Arduino TeamAugust 9th, 2023

In robotics and several other disciplines, PID (proportional-integral-derivative) control is a way for systems with closed-loop feedback to adjust themselves according to sensor data without overshooting the target. Drones, for example, use PID control to remain stable without wild oscillations caused by over-correction. But implementing PID control can feel overwhelming, so Adam Soileau from element14 Presents built a simple robot for some experimentation.

This robot’s only job is to drive forward until it sees a wall, then stop at a specific distance from that wall. That isn’t hard to achieve when a robot is moving at slow pace, because the code can tell the robot to stop moving the moment it reaches the target distance. But when moving fast, the robot has to take braking acceleration into account and that is much harder to predict. PID control is perfect for this situation, because it adjusts motor output in real-time according to the incoming sensor data.

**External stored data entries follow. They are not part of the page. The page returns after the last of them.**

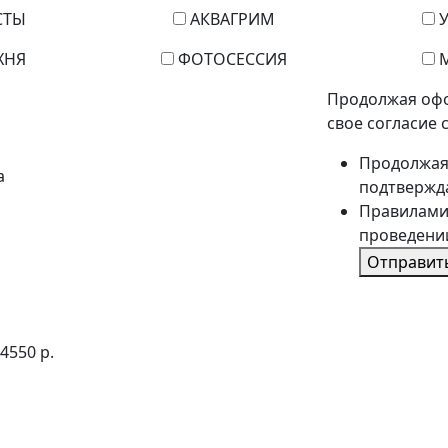
СТЫ
АКВАГРИМ
ХНЯ
ФОТОСЕССИЯ
М
Продолжая офо
свое согласие с
Продолжая
а
подтвержда
Правилами
проведени
Отправит
4550
р.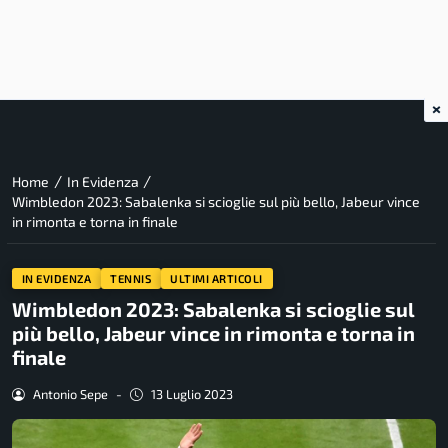
×
/
/
Home
In Evidenza
Wimbledon 2023: Sabalenka si scioglie sul più bello, Jabeur vince
in rimonta e torna in finale
IN EVIDENZA
TENNIS
ULTIMI ARTICOLI
Wimbledon 2023: Sabalenka si scioglie sul
più bello, Jabeur vince in rimonta e torna in
finale
Antonio Sepe
-
13 Luglio 2023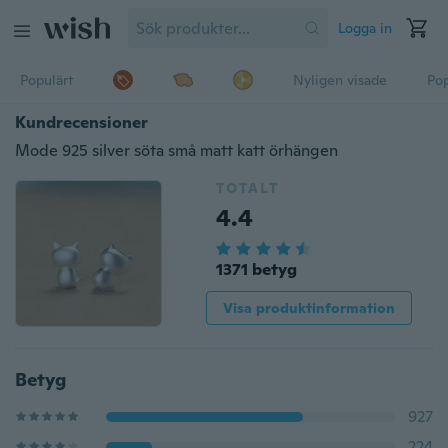
Logga in
Populärt
Nyligen visade
Pop
Kundrecensioner
Mode 925 silver söta små matt katt örhängen
TOTALT
4.4
1371 betyg
Visa produktinformation
Betyg
927
224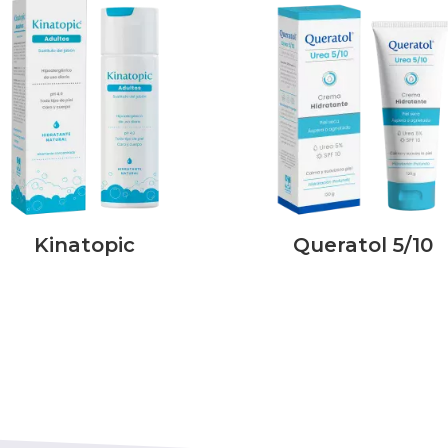
Kinatopic
Queratol 5/10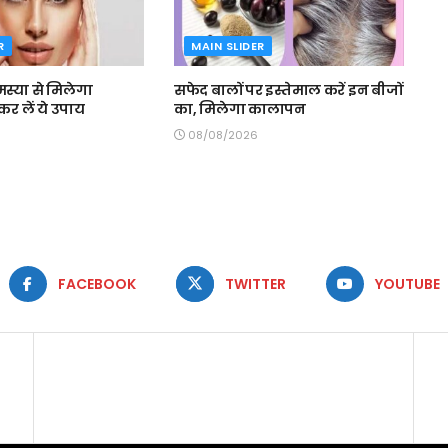
R
MAIN SLIDER
्या से मिलेगा
सफेद बालों पर इस्तेमाल करें इन बीजों
र लें ये उपाय
का, मिलेगा कालापन
08/08/2026
FACEBOOK
TWITTER
YOUTUBE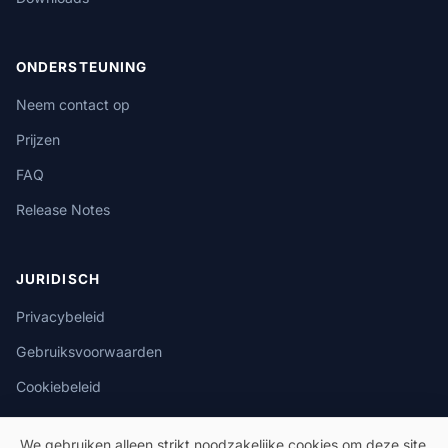
ONDERSTEUNING
Neem contact op
Prijzen
FAQ
Release Notes
JURIDISCH
Privacybeleid
Gebruiksvoorwaarden
Cookiebeleid
We gebruiken alleen strikt noodzakelijke cookies om deze site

In this case, that sensor data comes from an ultrasonic rangefinder mounted to the front of the 3D-printed robot. An Arduino UNO R4 Minima board receives that data and controls the robot’s two motors through H-bridge drivers. That hardware is very straightforward so that Soileau could focus on the PID control. Tuning that is all about balancing the three constant values to get the desired performance. Soileau spent some time working on the Arduino sketch to get the PID control integrated and was eventually able to make the robot act like it should.

If you’re interested in using PID control in your next robotics project, then Soileau’s video should help you get started.